What you need to do:
Write out the full set of records exactly. Any pictures in them do not belong in the copy.
::: Source data
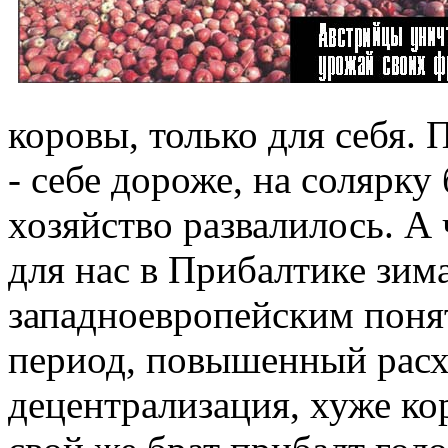
коровы, только для себя.
- себе дороже, на солярку
хозяйство развалилось. А 
для нас в Прибалтике зима
западноевропейским поня
период, повышенный расх
децентрализация, хуже ко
::::::
Solved problem:
коровы, только для себя.
- себе дороже, на солярку
хозяйство развалилось. А 
для нас в Прибалтике зима
западноевропейским поня
период, повышенный расх
децентрализация, хуже ко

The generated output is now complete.